▸ Work order: Your task is to transcribe the entries exactly.

————————

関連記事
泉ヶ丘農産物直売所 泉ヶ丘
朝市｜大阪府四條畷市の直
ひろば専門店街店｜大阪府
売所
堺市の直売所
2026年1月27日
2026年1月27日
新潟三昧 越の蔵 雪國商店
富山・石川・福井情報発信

————————

▸ Result for this task:
関連記事
泉ヶ丘農産物直売所 泉ヶ丘
朝市｜大阪府四條畷市の直
ひろば専門店街店｜大阪府
売所
堺市の直売所
2026年1月27日
2026年1月27日
新潟三昧 越の蔵 雪國商店
富山・石川・福井情報発信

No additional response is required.